Problem statement
Begin at the line with "right knee: (114, 360)" and write out every line after it, exactly, through the last line below, adding nothing.

Study material
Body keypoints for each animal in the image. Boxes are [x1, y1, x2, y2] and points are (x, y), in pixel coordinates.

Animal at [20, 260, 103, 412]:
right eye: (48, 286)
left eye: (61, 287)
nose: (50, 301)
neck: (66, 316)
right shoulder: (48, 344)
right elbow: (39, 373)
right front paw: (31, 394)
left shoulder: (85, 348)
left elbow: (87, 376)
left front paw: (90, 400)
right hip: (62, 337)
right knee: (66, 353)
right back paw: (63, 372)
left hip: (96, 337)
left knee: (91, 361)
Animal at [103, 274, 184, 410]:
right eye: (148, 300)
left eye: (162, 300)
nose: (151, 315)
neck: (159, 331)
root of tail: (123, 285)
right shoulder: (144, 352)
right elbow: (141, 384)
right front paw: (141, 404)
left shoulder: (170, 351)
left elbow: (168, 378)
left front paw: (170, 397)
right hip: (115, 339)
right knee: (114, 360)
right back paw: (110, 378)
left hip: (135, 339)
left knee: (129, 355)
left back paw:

Response to the task
right knee: (114, 360)
right back paw: (110, 378)
left hip: (135, 339)
left knee: (129, 355)
left back paw:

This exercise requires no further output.